Mungkinkah Kimetsu no Yaiba Menjadi Anime Live-Action Di Hollywood Berikutnya?

Kimetsu no Yaiba secara resmi menjadi salah satu hit terbesar di manga dan anime. Minggu ini menandai 5 tahun sejak Demon Slayer pertama kali diluncurkan di halaman Shonen Jump, dan pada saat itu serial tersebut telah mencetak rekor untuk penjualan manga global (150 juta eksemplar terjual pada 2021; mencetak penghargaan tinggi untuk adaptasi anime-nya (Grand Prize in TV di Tokyo Anime Awards Festival 2020); dan penciptanya, Koyoharu Gotouge, bahkan telah dikenali oleh TIME 100 Next List untuk tahun 2021. Tampaknya jelas bahwa Demon Slayer membawa panji untuk terobosan anime mainstream – dan Hollywood tidak ragu lagi diperhatikan.

Jadi: Akankah Demon Slayer menjadi pengejaran aksi langsung besar Hollywood berikutnya? Lebih penting lagi: haruskah itu terjadi?

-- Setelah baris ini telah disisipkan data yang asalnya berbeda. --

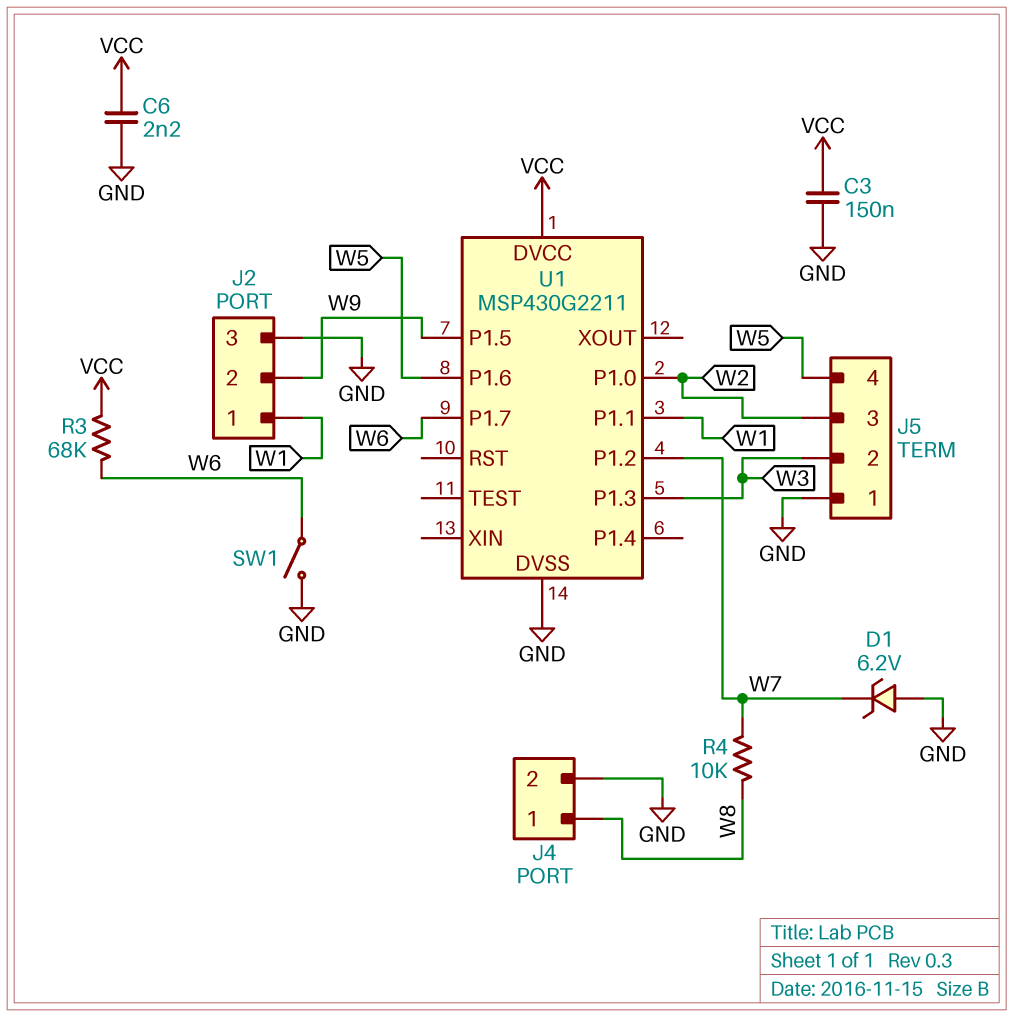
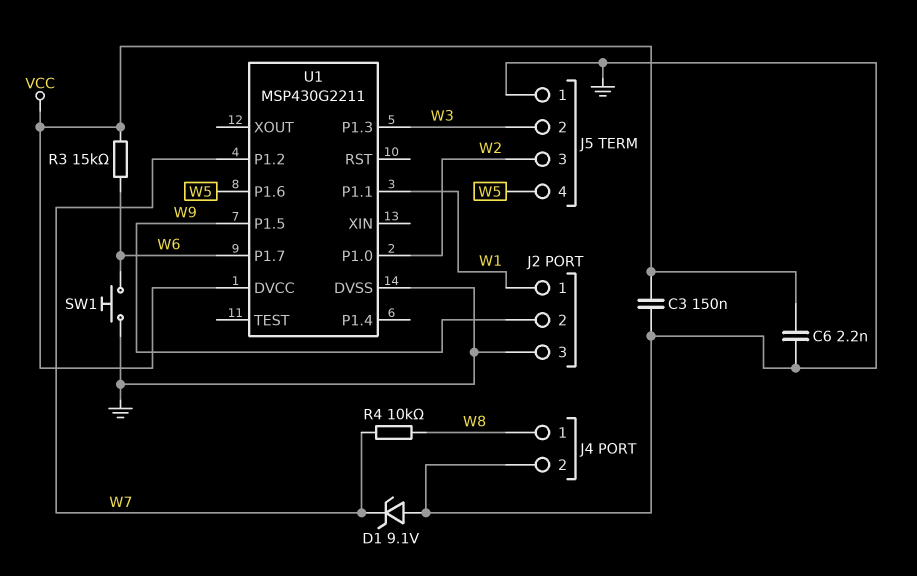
D1: zener 6.2V (A GND, K W7) -> zener 9.1V (A GND, K W7)
R3: 68k (VCC, W6) -> 15k (VCC, W6)
SW1: switch (GND, W6) -> button (GND, W6)

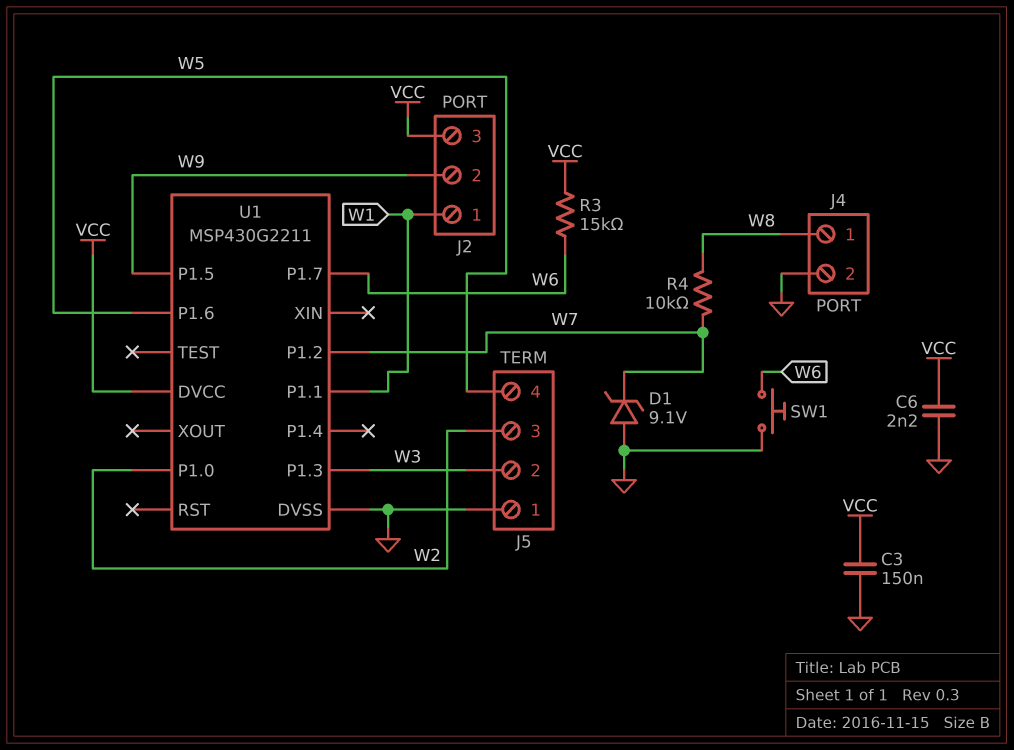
J2 pin 3: GND -> VCC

Pertama, perlu ditetapkan bahwa Demon Slayer sudah menjadi hit box office. The Demon Slayer: Kimetsu no Yaiba the Movie: Mugen Train dirilis musim gugur lalu, dan telah memecahkan semua jenis rekor box office di Jepang. Mugen Train melampaui angka $ 100 juta lebih cepat daripada film mana pun sebelumnya dan sejak itu menjadi film berpenghasilan tinggi sepanjang masa di Jepang – serta rilis IMAX berpenghasilan tinggi di negara itu; itu juga dinominasikan untuk Academy Awards Jepang. Jika bukan karena pandemi COVID-19 yang menghancurkan industri film Amerika pada tahun 2020, kemungkinan besar kami juga akan membahas bagaimana film fitur pertama Demon Slayer juga menghancurkan Amerika Serikat.

Jika Demon Slayer bisa begitu sukses di bioskop sebagai fitur animasi – logika akan mengikuti bahwa ada potensi besar $ uccess dalam film fitur Hollywood live-action Demon Slayer.

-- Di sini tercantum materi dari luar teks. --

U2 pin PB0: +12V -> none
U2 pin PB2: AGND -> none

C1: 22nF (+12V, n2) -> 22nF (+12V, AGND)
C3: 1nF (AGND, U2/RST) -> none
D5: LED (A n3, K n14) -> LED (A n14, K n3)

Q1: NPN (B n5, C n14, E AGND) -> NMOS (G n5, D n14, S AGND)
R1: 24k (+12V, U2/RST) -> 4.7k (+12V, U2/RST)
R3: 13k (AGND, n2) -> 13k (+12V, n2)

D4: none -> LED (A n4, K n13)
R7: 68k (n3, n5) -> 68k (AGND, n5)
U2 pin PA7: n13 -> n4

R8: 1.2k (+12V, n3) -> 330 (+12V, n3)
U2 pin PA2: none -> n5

Pada intinya, Demon Slayer memiliki komponen yang diperlukan untuk kesuksesan box office. Itu satu bagian film horor dan satu bagian aksi seni bela diri samurai. Keduanya terbukti sukses dengan penonton, namun sudah cukup lama aksi seni bela diri samurai dalam bentuk blockbuster Hollywood masih terasa seperti sesuatu yang sudah lama tidak dilihat penggemar di layar (bisa dibilang sejak Zack Snyder yang memecah belah mencoba-coba genre untuk film 2011-nya Sucker Punch Dan aksi Samurai / Ninja vs. iblis Pembunuh Iblis jelas bukan versi permainan pedang yang pernah ditampilkan dalam film.

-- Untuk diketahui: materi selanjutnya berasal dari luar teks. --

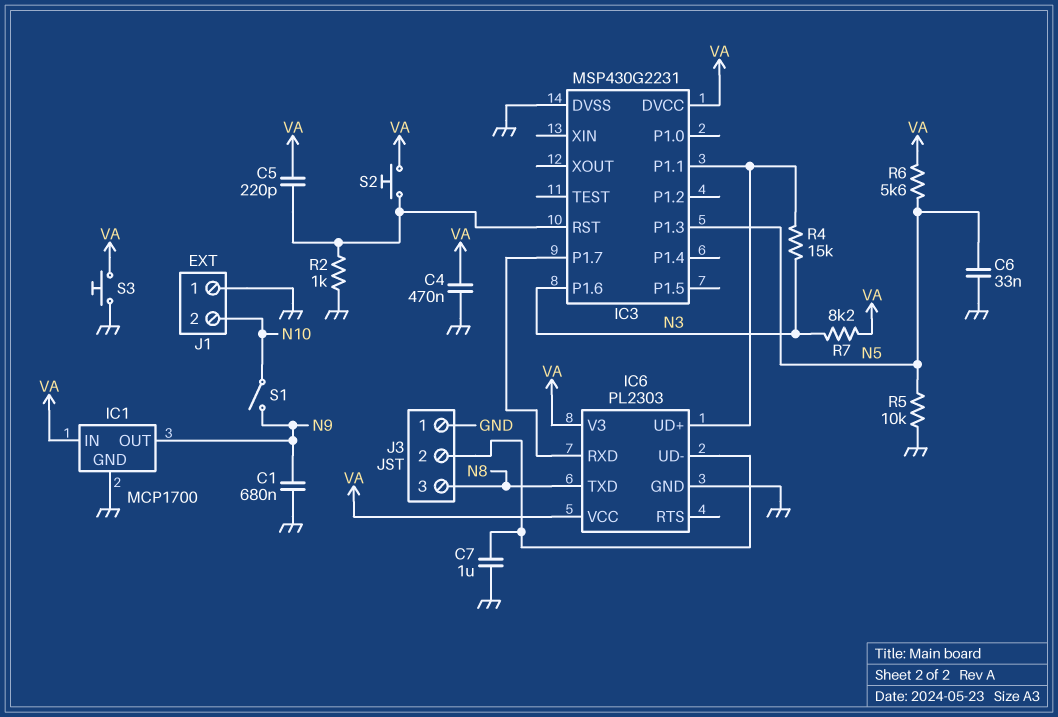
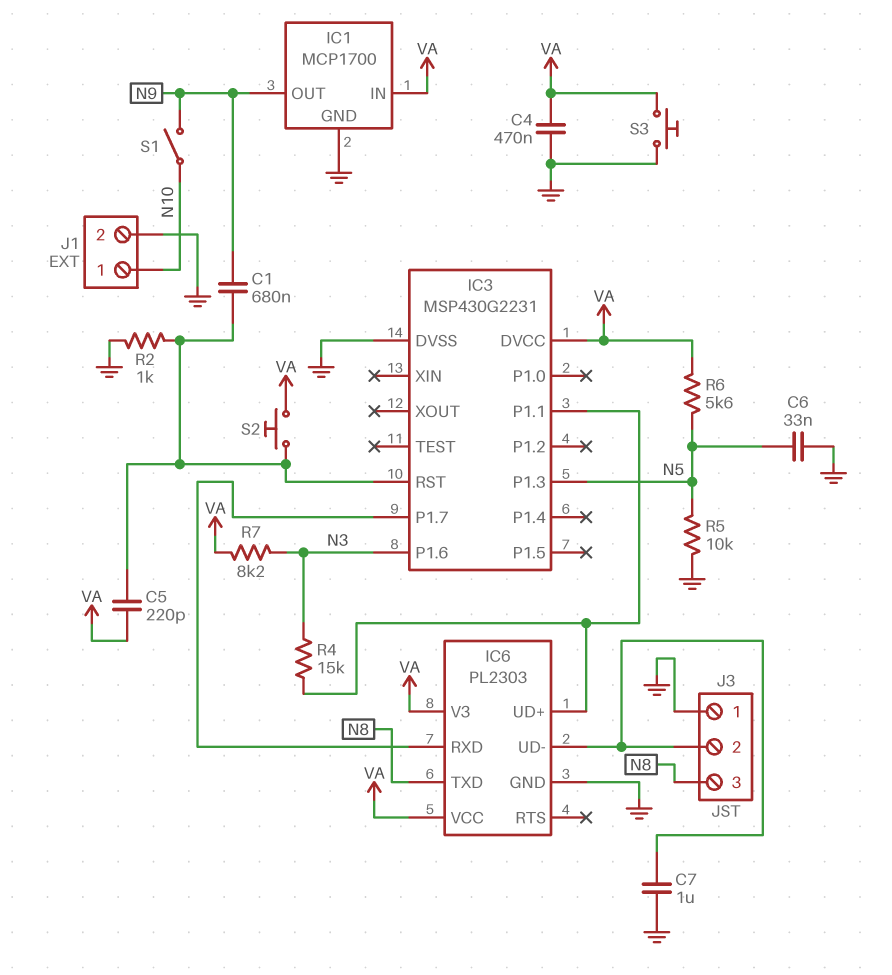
C1: 680nF (GND, N9) -> 680nF (IC3/RST, N9)
J1 pin 1: GND -> N10
J1 pin 2: N10 -> GND

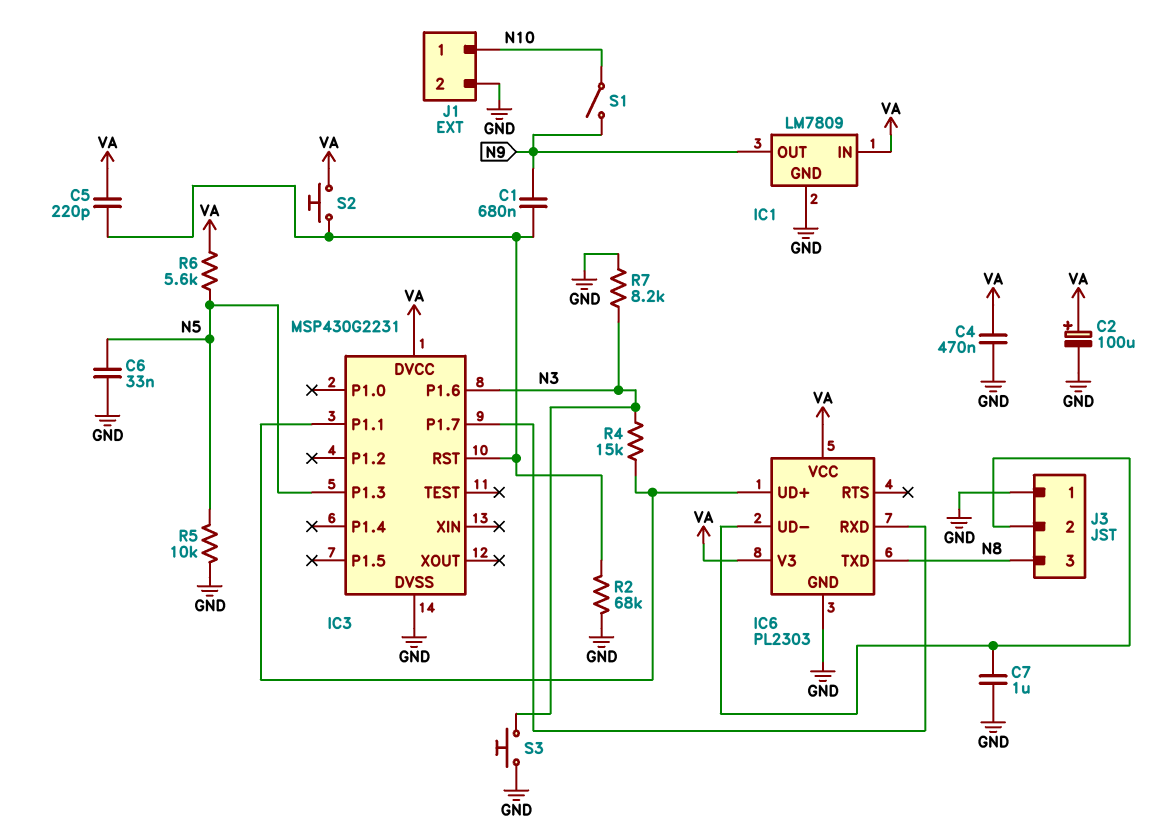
C2: none -> 100uF (plus VA, minus GND)
IC1: MCP1700 -> LM7809
R2: 1k (GND, IC3/RST) -> 68k (GND, IC3/RST)
R7: 8.2k (N3, VA) -> 8.2k (GND, N3)
S3: button (GND, VA) -> button (GND, N3)

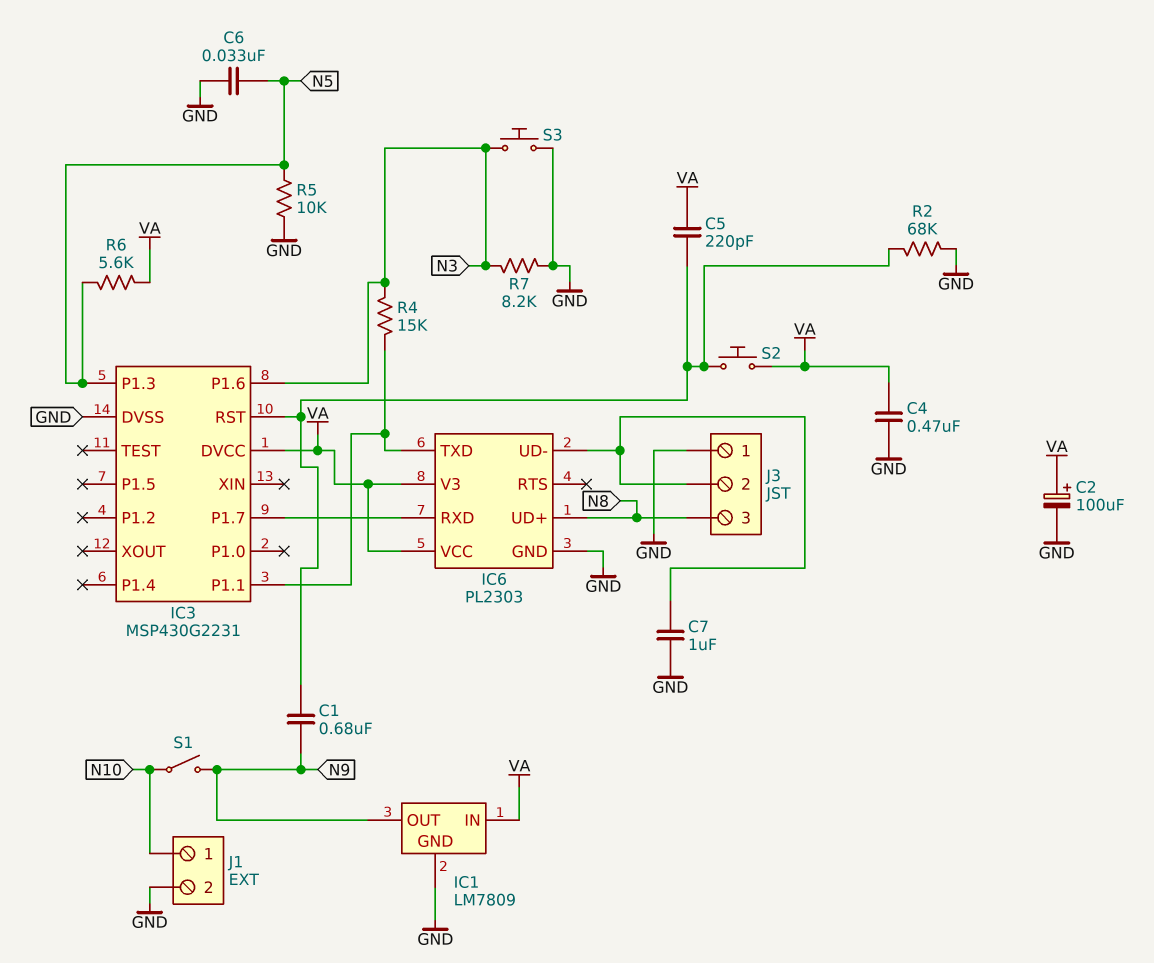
IC6 pin TXD: N8 -> IC3/P1.1
IC6 pin UD+: IC3/P1.1 -> N8

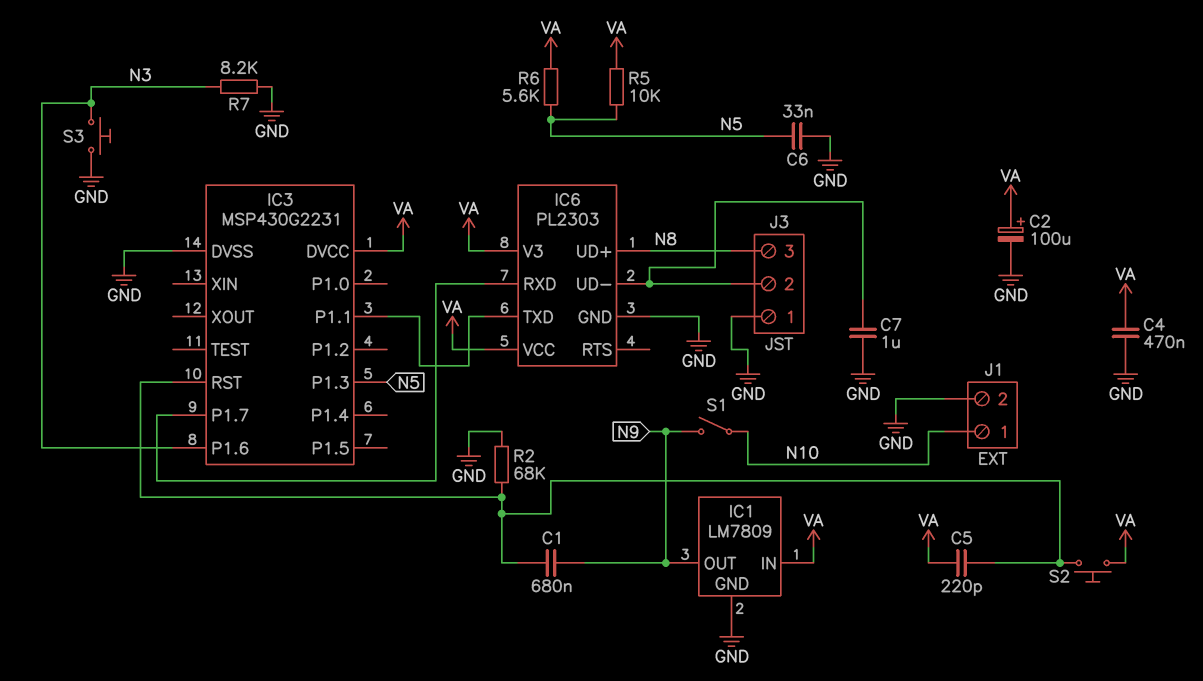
R4: 15k (IC3/P1.1, N3) -> none
R5: 10k (GND, N5) -> 10k (N5, VA)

Pada poin yang sama: satu hal besar yang membantu membedakan Demon Slayer dalam bentuk manga dan anime adalah sistem pertarungannya yang unik. Pertempuran Korps Pembunuh Iblis yang heroik dengan “Gaya Pernapasan” khusus yang mengubah permainan pedang mereka menjadi serangan elemen yang kuat (dan beranimasi indah); sebaliknya, iblis tingkat tinggi menggunakan teknik “Seni Iblis Darah”, yang merupakan mantra yang melepaskan kerusakan mengerikan dan / atau berdarah. Visual seputar duel dan pertarungan Demon Slayer antara Breathing Styles dan Blood Demon Arts sangat unik, berbeda, dan menarik sehingga akan menjadi tantangan monumental bagi film Hollywood untuk beradaptasi – tetapi hasil visualnya dapat mengarah pada kejayaan box office global.

Saat ini, Hollywood tampaknya siap untuk melepaskan kesalahan masa lalu (casting bercat putih, tidak menghormati sumber materi) dan memberikan manga / anime (dan bentuk cerita internasional secara keseluruhan) pendekatan yang lebih otentik tentang bagaimana mereka beradaptasi. . Dengan Attack on Titan mendapatkan film Hollywood, tampaknya itu semua tidak terelakkan bagi Demon Slayer untuk disadap terlalu cepat untuk adaptasi film. Lagipula, Hollywood memang suka mogok saat properti sedang panas …

sumber : https://comicbook.com

Check Also

Banyak Lagu Anime dan Game Diputar di Olimpiade Tokyo 2020

Gelaran olahraga internasional bertajuk Olimpiade Tokyo 2020 telah dibuka secara resmi pada Jumat, 23 Juli …

Leave a Reply

Your email address will not be published.